Plus de 2 280 marins ont été abandonnés à bord de 222 navires depuis le début de l’année, ce qui représente 13,1 millions de dollars de salaires impayés et une augmentation de 30 % des cas d’une année sur l’autre, selon les nouveaux chiffres publiés par la Fédération internationale des ouvriers du transport (ITF).
Depuis le début de l’année 2025, au moins 2 286 marins sur 222 navires ont été laissés en rade, souvent sans salaire, sans nourriture ou sans assistance médicale. À titre de comparaison, à ce stade de l’année 2024, qui est déjà la pire année jamais enregistrée en matière d’abandon de marins, il y a eu 172 cas impliquant 1 838 marins et 11,5 millions de dollars de salaires impayés.
Un pourcentage stupéfiant de 37 % de tous les cas d’abandon en 2025 s’est produit dans le monde arabe, soit la proportion la plus élevée de toutes les régions du monde. Trente-quatre pour cent ont eu lieu en Europe (la majorité en Turquie, qui n’a pas encore ratifié la convention du travail maritime), soit plus du double de la part de l’Asie-Pacifique, la deuxième région la plus touchée.
L’ITF avertit que les États du Golfe, en particulier les Émirats arabes unis (EAU), et les États européens doivent faire davantage pour responsabiliser les armateurs et empêcher les abandons dans ou près de leurs ports.
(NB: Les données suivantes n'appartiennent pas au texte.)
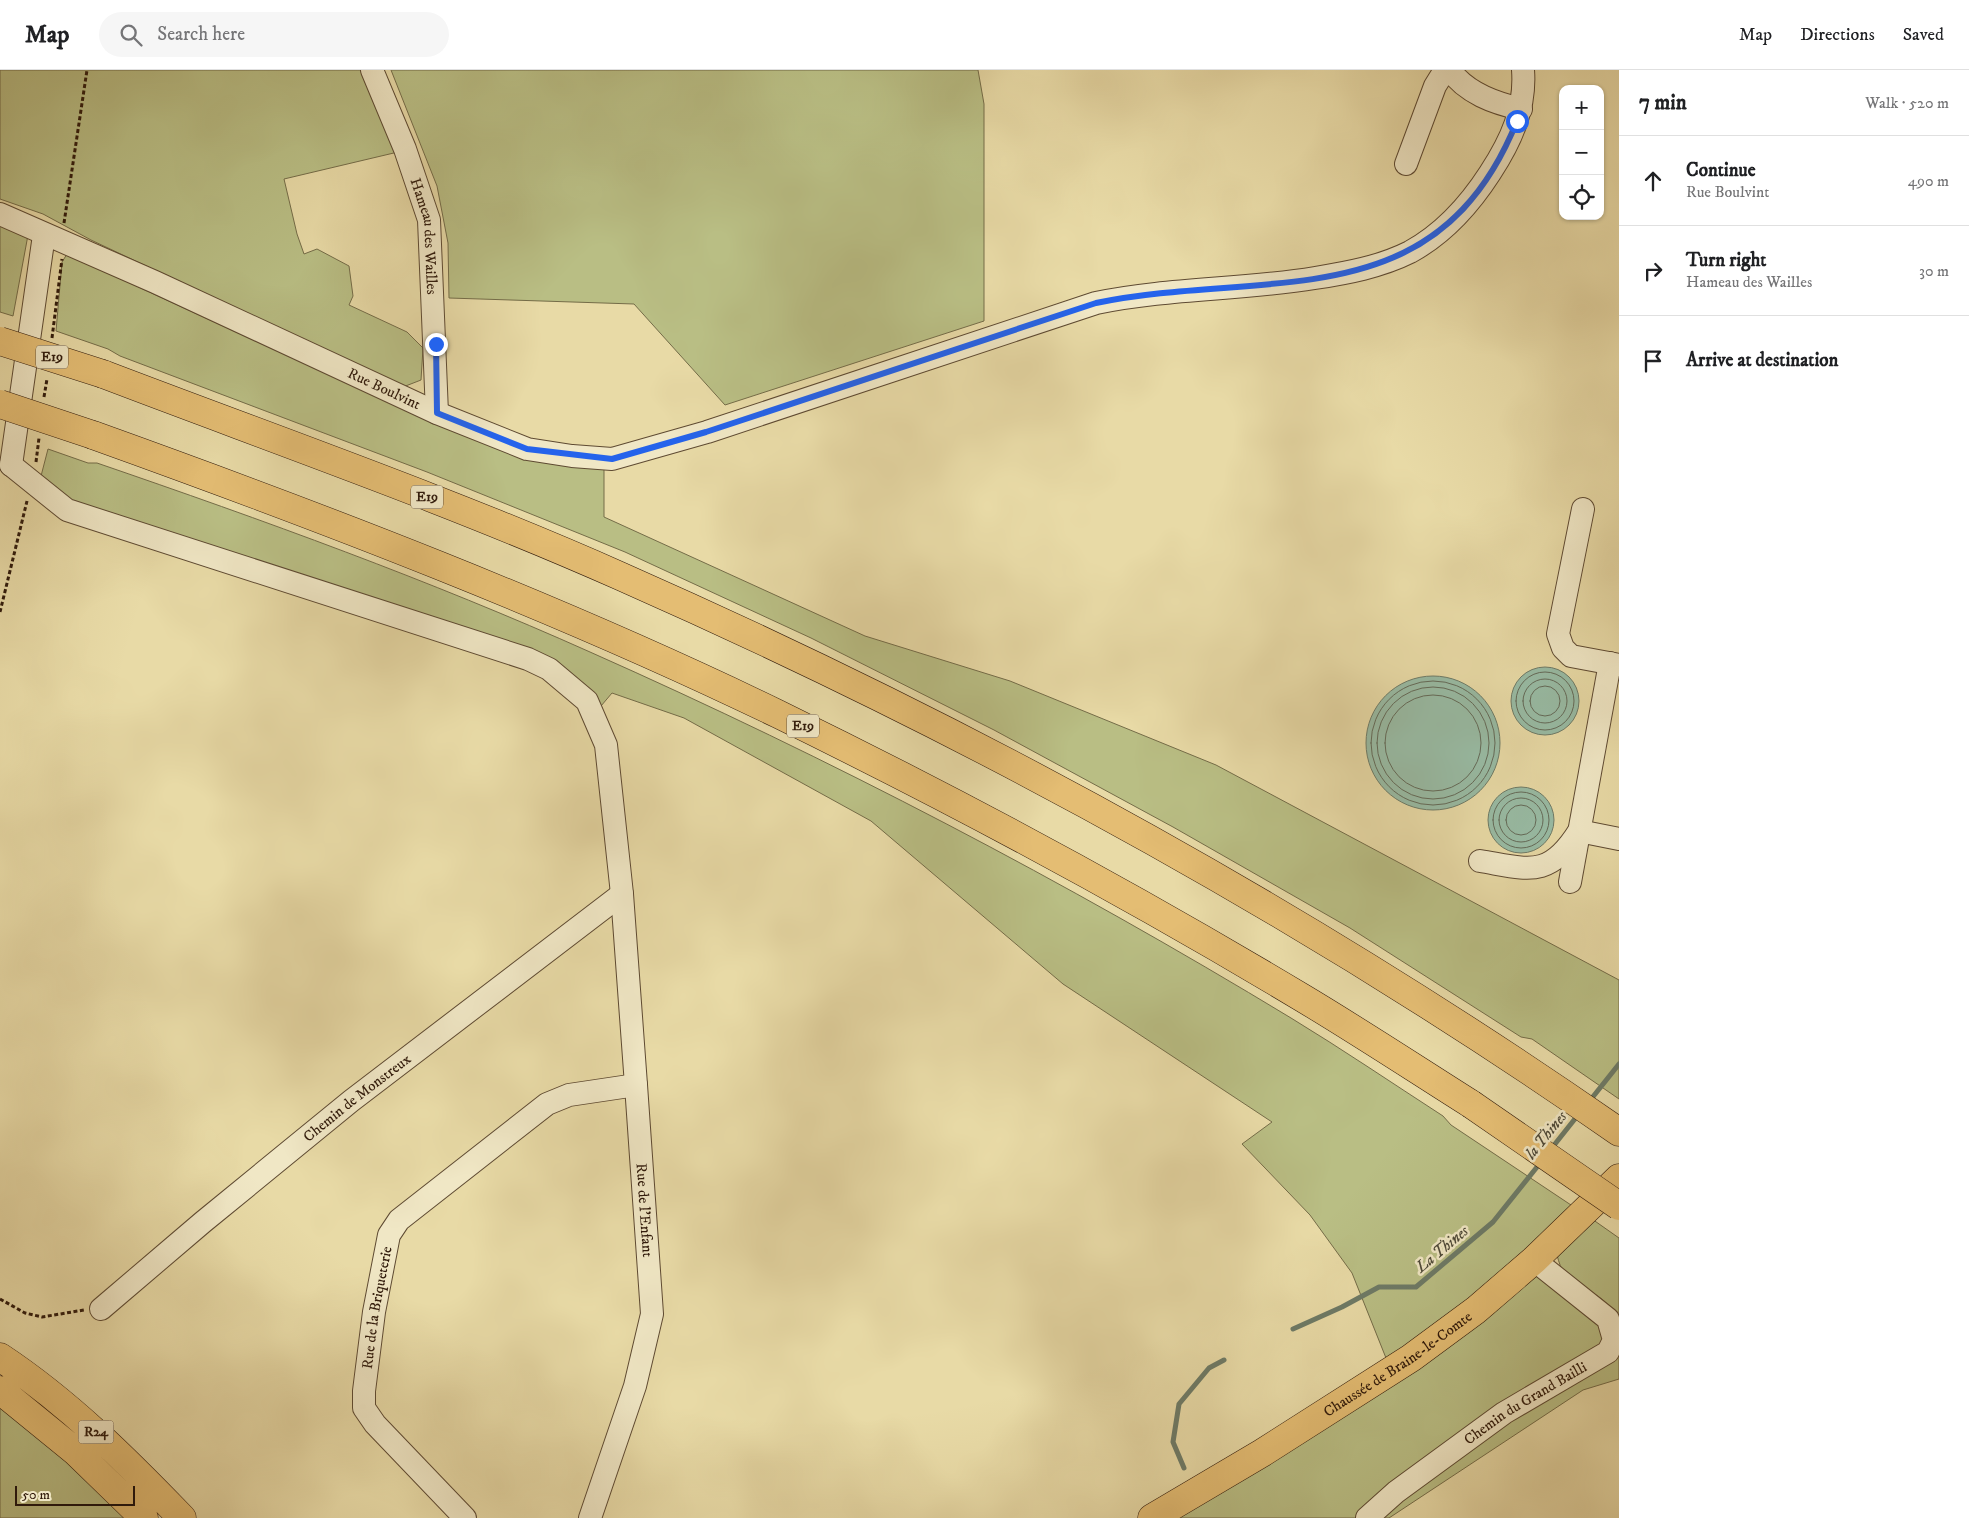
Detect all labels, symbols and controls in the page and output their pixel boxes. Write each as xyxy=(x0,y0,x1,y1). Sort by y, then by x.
search box xyxy=(99,12,449,57)
text: Map xyxy=(25,20,69,50)
icon: search xyxy=(117,21,145,49)
text: Search here xyxy=(157,23,245,46)
text: Map xyxy=(1739,24,1772,46)
text: Directions xyxy=(1800,24,1875,46)
text: Saved xyxy=(1903,24,1944,46)
map controls xyxy=(1559,85,1604,220)
button: + xyxy=(1559,85,1604,130)
text: 7 min xyxy=(1639,90,1687,116)
text: Walk · 520 m xyxy=(1865,93,1949,113)
route start xyxy=(1506,110,1529,133)
button: − xyxy=(1559,130,1604,175)
text: Continue xyxy=(1686,159,1756,182)
icon: ahead xyxy=(1639,167,1667,195)
text: 490 m xyxy=(1908,171,1949,191)
street label: Hameau des Wailles xyxy=(406,175,442,295)
button: locate xyxy=(1559,175,1604,220)
text: Rue Boulvint xyxy=(1686,182,1769,202)
text: Turn right xyxy=(1686,249,1766,272)
icon: right xyxy=(1639,257,1667,285)
text: 30 m xyxy=(1919,261,1949,281)
text: Hameau des Wailles xyxy=(1686,272,1812,292)
route end xyxy=(425,333,448,356)
road number: E19 xyxy=(36,346,68,368)
icon: arrive xyxy=(1639,347,1667,375)
text: Arrive at destination xyxy=(1686,349,1838,372)
street label: Rue Boulvint xyxy=(345,363,424,414)
road number: E19 xyxy=(411,486,443,508)
road number: E19 xyxy=(787,714,819,738)
street label: Chemin de Monstreux xyxy=(299,1049,415,1146)
water label: la Thines xyxy=(1520,1106,1572,1164)
street label: Rue de l'Enfant xyxy=(632,1163,658,1258)
water label: La Thines xyxy=(1411,1220,1473,1278)
street label: Rue de la Briqueterie xyxy=(357,1245,396,1370)
street label: Chaussée de Braine-le-Comte xyxy=(1320,1307,1476,1421)
street label: Chemin du Grand Bailli xyxy=(1460,1357,1590,1449)
road number: R24 xyxy=(78,1420,114,1444)
scale bar xyxy=(15,1483,135,1506)
text: 50 m xyxy=(22,1486,50,1504)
« Nous constatons une tendance à l’abus qui ne peut être ignorée et à laquelle il faut faire face », a déclaré Steve Trowsdale, coordinateur de l’inspection de l’ITF. « Ces dernières années, la région du Golfe, et les Émirats arabes unis en particulier, ont connu une augmentation considérable des cas d’abandon de marins. Là comme en Europe, il faut faire beaucoup plus pour sévir contre les armateurs malhonnêtes qui doivent savoir qu’il y aura des conséquences.
« Chaque cas d’abandon est une honte. Il s’agit d’une violation intentionnelle des droits de l’homme, et le fait de ne pas mettre fin à l’abandon révèle un problème systémique dans l’industrie maritime ».
Les pavillons de complaisance sous surveillance
L’« abandon » a une définition spécifique en droit international, ce qui signifie que dans de nombreux cas, les marins sont privés de salaire pendant deux mois ou plus, ou sont laissés en rade, sans nourriture ou sans assistance médicale.
Les chiffres mettent également en évidence les facteurs structurels qui favorisent l’abandon. Le système des pavillons de complaisance (FOC) reste au cœur de la crise. Les navires enregistrés sous des pavillons de complaisance, tel que Saint-Kitts-et-Nevis (26), la Tanzanie (26) et les Comores (18) dominent les listes d’abandon. Ces pavillons offrent aux propriétaires l’anonymat, la déréglementation et l’immunité contre les contrôles, au détriment des droits des marins.
Près de 75 % des navires abandonnés en 2025 jusqu’à présent sont sous pavillon étranger. Ces États du pavillon omettent régulièrement de faire respecter les obligations internationales ou de poursuivre les armateurs qui se déchargent de leurs responsabilités au premier signe de difficultés financières.
« Le système des pavillons de complaisance est un parasite pour l’industrie maritime », a ajouté M. Trowsdale. « Il permet aux armateurs de se cacher derrière des juridictions de papier tandis que les marins sont abandonnés sur des coques rouillées. Et lorsque les pays permettent ces crimes en fermant les yeux – ou pire, en en tirant profit – ils deviennent complices ».
L’ITF demande des comptes
L’ITF demande aux régulateurs internationaux, aux États du port et à l’Organisation maritime internationale de prendre des mesures urgentes.
Le commerce mondial dépendant des gens de mer, l’ITF prévient que l’inaction continue ne menace pas seulement les vies, mais aussi l’intégrité de l’industrie maritime elle-même – une industrie en pleine crise de recrutement et de rétention.
Le manque d’application et de réactivité des États du pavillon et des ports, l’absence d’assurance adéquate pour les navires et le refus des armateurs d’accepter la responsabilité du bien-être de l’équipage sont des facteurs communs qui contribuent à l’abandon – et le rendent plus difficile à résoudre. Ces défaillances ne sont pas seulement des lacunes administratives ; elles favorisent l’émergence d’un secteur où les gens de mer sont rejetés lorsqu’ils ne sont plus à leur place.
« Il faut rendre des comptes. Si nous permettons à cette exploitation de se poursuivre, nous détruisons la main-d’œuvre dont dépend le commerce mondial », a conclu M. Trowsdale.